# [WHAT YOU WILL DO]
The response should be a faithful copy of every record, with nothing left out.

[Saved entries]

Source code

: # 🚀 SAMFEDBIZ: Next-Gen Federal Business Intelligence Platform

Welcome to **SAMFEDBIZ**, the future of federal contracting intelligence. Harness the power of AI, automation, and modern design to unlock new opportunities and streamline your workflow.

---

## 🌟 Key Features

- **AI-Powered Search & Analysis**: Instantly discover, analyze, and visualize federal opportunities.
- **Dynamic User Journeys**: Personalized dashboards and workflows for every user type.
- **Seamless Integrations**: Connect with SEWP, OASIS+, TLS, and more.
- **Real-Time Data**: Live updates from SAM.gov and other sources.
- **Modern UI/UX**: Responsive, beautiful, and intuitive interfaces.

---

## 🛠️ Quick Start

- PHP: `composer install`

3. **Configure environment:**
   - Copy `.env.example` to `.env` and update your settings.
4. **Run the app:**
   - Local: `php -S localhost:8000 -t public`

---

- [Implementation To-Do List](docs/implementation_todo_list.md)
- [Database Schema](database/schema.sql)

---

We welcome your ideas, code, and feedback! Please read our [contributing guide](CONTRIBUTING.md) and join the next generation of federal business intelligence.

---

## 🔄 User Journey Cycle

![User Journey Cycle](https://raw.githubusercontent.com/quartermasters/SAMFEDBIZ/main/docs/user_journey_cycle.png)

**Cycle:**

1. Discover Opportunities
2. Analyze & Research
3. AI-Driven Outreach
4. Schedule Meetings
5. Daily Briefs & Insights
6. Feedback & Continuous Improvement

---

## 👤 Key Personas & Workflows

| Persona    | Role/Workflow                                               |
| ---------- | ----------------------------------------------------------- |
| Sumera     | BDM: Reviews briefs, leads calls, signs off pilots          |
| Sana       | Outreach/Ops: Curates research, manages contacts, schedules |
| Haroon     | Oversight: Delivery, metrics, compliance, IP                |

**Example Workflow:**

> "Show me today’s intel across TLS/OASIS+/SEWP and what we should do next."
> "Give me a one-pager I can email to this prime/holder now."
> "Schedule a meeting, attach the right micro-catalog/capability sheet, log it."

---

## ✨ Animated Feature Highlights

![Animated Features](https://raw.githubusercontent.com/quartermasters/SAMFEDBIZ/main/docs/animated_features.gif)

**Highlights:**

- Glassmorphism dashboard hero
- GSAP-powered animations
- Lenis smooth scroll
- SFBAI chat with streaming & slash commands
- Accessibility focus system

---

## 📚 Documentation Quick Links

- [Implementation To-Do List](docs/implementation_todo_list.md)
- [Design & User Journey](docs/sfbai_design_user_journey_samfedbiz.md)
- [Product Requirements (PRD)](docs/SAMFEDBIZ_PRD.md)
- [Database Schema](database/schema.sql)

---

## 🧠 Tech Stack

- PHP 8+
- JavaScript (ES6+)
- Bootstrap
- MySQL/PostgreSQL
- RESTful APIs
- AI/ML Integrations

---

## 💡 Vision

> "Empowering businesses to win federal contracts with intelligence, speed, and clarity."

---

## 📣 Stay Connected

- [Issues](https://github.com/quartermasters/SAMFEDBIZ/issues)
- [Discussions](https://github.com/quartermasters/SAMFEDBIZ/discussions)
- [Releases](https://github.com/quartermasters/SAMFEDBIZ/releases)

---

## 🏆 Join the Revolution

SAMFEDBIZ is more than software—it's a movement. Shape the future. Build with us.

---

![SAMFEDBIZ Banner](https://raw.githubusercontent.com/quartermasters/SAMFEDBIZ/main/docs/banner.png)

# [OUTPUT FOR THIS TASK]
Source code

: # 🚀 SAMFEDBIZ: Next-Gen Federal Business Intelligence Platform

Welcome to **SAMFEDBIZ**, the future of federal contracting intelligence. Harness the power of AI, automation, and modern design to unlock new opportunities and streamline your workflow.

---

## 🌟 Key Features

- **AI-Powered Search & Analysis**: Instantly discover, analyze, and visualize federal opportunities.
- **Dynamic User Journeys**: Personalized dashboards and workflows for every user type.
- **Seamless Integrations**: Connect with SEWP, OASIS+, TLS, and more.
- **Real-Time Data**: Live updates from SAM.gov and other sources.
- **Modern UI/UX**: Responsive, beautiful, and intuitive interfaces.

---

## 🛠️ Quick Start

- PHP: `composer install`

3. **Configure environment:**
   - Copy `.env.example` to `.env` and update your settings.
4. **Run the app:**
   - Local: `php -S localhost:8000 -t public`

---

- [Implementation To-Do List](docs/implementation_todo_list.md)
- [Database Schema](database/schema.sql)

---

We welcome your ideas, code, and feedback! Please read our [contributing guide](CONTRIBUTING.md) and join the next generation of federal business intelligence.

---

## 🔄 User Journey Cycle

![User Journey Cycle](https://raw.githubusercontent.com/quartermasters/SAMFEDBIZ/main/docs/user_journey_cycle.png)

**Cycle:**

1. Discover Opportunities
2. Analyze & Research
3. AI-Driven Outreach
4. Schedule Meetings
5. Daily Briefs & Insights
6. Feedback & Continuous Improvement

---

## 👤 Key Personas & Workflows

| Persona    | Role/Workflow                                               |
| ---------- | ----------------------------------------------------------- |
| Sumera     | BDM: Reviews briefs, leads calls, signs off pilots          |
| Sana       | Outreach/Ops: Curates research, manages contacts, schedules |
| Haroon     | Oversight: Delivery, metrics, compliance, IP                |

**Example Workflow:**

> "Show me today’s intel across TLS/OASIS+/SEWP and what we should do next."
> "Give me a one-pager I can email to this prime/holder now."
> "Schedule a meeting, attach the right micro-catalog/capability sheet, log it."

---

## ✨ Animated Feature Highlights

![Animated Features](https://raw.githubusercontent.com/quartermasters/SAMFEDBIZ/main/docs/animated_features.gif)

**Highlights:**

- Glassmorphism dashboard hero
- GSAP-powered animations
- Lenis smooth scroll
- SFBAI chat with streaming & slash commands
- Accessibility focus system

---

## 📚 Documentation Quick Links

- [Implementation To-Do List](docs/implementation_todo_list.md)
- [Design & User Journey](docs/sfbai_design_user_journey_samfedbiz.md)
- [Product Requirements (PRD)](docs/SAMFEDBIZ_PRD.md)
- [Database Schema](database/schema.sql)

---

## 🧠 Tech Stack

- PHP 8+
- JavaScript (ES6+)
- Bootstrap
- MySQL/PostgreSQL
- RESTful APIs
- AI/ML Integrations

---

## 💡 Vision

> "Empowering businesses to win federal contracts with intelligence, speed, and clarity."

---

## 📣 Stay Connected

- [Issues](https://github.com/quartermasters/SAMFEDBIZ/issues)
- [Discussions](https://github.com/quartermasters/SAMFEDBIZ/discussions)
- [Releases](https://github.com/quartermasters/SAMFEDBIZ/releases)

---

## 🏆 Join the Revolution

SAMFEDBIZ is more than software—it's a movement. Shape the future. Build with us.

---

![SAMFEDBIZ Banner](https://raw.githubusercontent.com/quartermasters/SAMFEDBIZ/main/docs/banner.png)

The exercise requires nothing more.